* [WORK TO BE COMPLETED] Pictures do not belong in the output. Reproduce exactly the lines from the start of the records through the line with "may provide one".

Saved entries
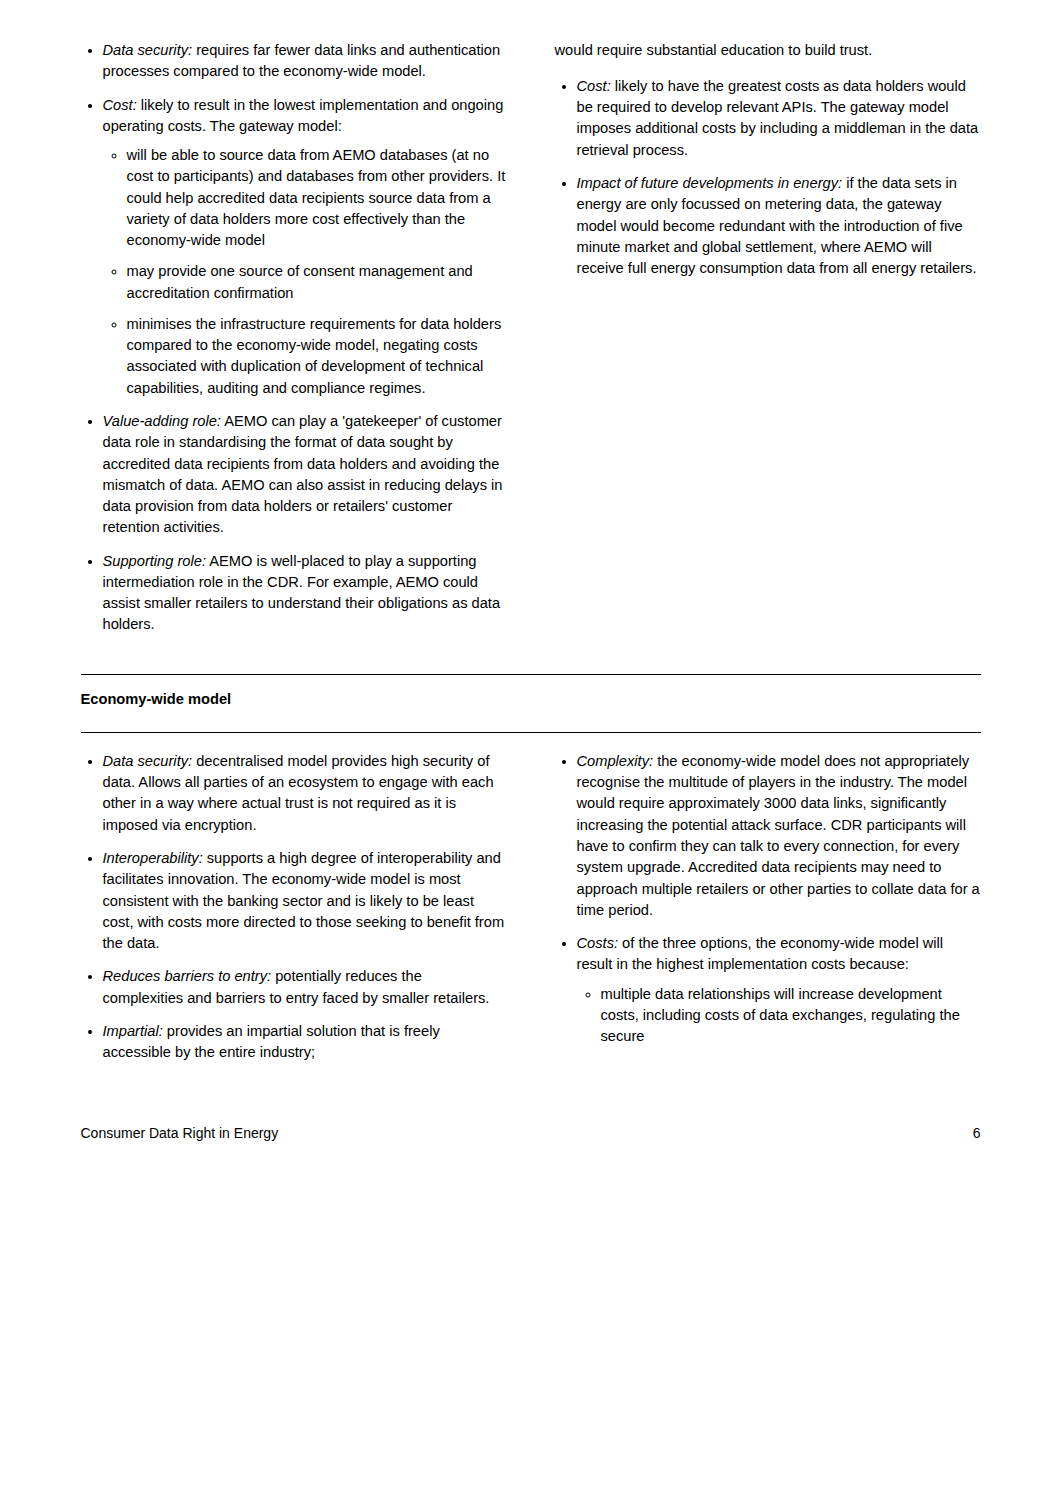Data security: requires far fewer data links and authentication processes compared to the economy-wide model.
Cost: likely to result in the lowest implementation and ongoing operating costs. The gateway model:
will be able to source data from AEMO databases (at no cost to participants) and databases from other providers. It could help accredited data recipients source data from a variety of data holders more cost effectively than the economy-wide model
may provide one source of consent management and accreditation confirmation
minimises the infrastructure requirements for data holders compared to the economy-wide model, negating costs associated with duplication of development of technical capabilities, auditing and compliance regimes.
Value-adding role: AEMO can play a 'gatekeeper' of customer data role in standardising the format of data sought by accredited data recipients from data holders and avoiding the mismatch of data. AEMO can also assist in reducing delays in data provision from data holders or retailers' customer retention activities.
Supporting role: AEMO is well-placed to play a supporting intermediation role in the CDR. For example, AEMO could assist smaller retailers to understand their obligations as data holders.
would require substantial education to build trust.
Cost: likely to have the greatest costs as data holders would be required to develop relevant APIs. The gateway model imposes additional costs by including a middleman in the data retrieval process.
Impact of future developments in energy: if the data sets in energy are only focussed on metering data, the gateway model would become redundant with the introduction of five minute market and global settlement, where AEMO will receive full energy consumption data from all energy retailers.
Economy-wide model
Data security: decentralised model provides high security of data. Allows all parties of an ecosystem to engage with each other in a way where actual trust is not required as it is imposed via encryption.
Interoperability: supports a high degree of interoperability and facilitates innovation. The economy-wide model is most consistent with the banking sector and is likely to be least cost, with costs more directed to those seeking to benefit from the data.
Reduces barriers to entry: potentially reduces the complexities and barriers to entry faced by smaller retailers.
Impartial: provides an impartial solution that is freely accessible by the entire industry;
Complexity: the economy-wide model does not appropriately recognise the multitude of players in the industry. The model would require approximately 3000 data links, significantly increasing the potential attack surface. CDR participants will have to confirm they can talk to every connection, for every system upgrade. Accredited data recipients may need to approach multiple retailers or other parties to collate data for a time period.
Costs: of the three options, the economy-wide model will result in the highest implementation costs because:
multiple data relationships will increase development costs, including costs of data exchanges, regulating the secure
Consumer Data Right in Energy
6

* [SOLUTION TO THE EXERCISE]
Data security: requires far fewer data links and authentication processes compared to the economy-wide model.
Cost: likely to result in the lowest implementation and ongoing operating costs. The gateway model:
will be able to source data from AEMO databases (at no cost to participants) and databases from other providers. It could help accredited data recipients source data from a variety of data holders more cost effectively than the economy-wide model
may provide one source of consent management and accreditation confirmation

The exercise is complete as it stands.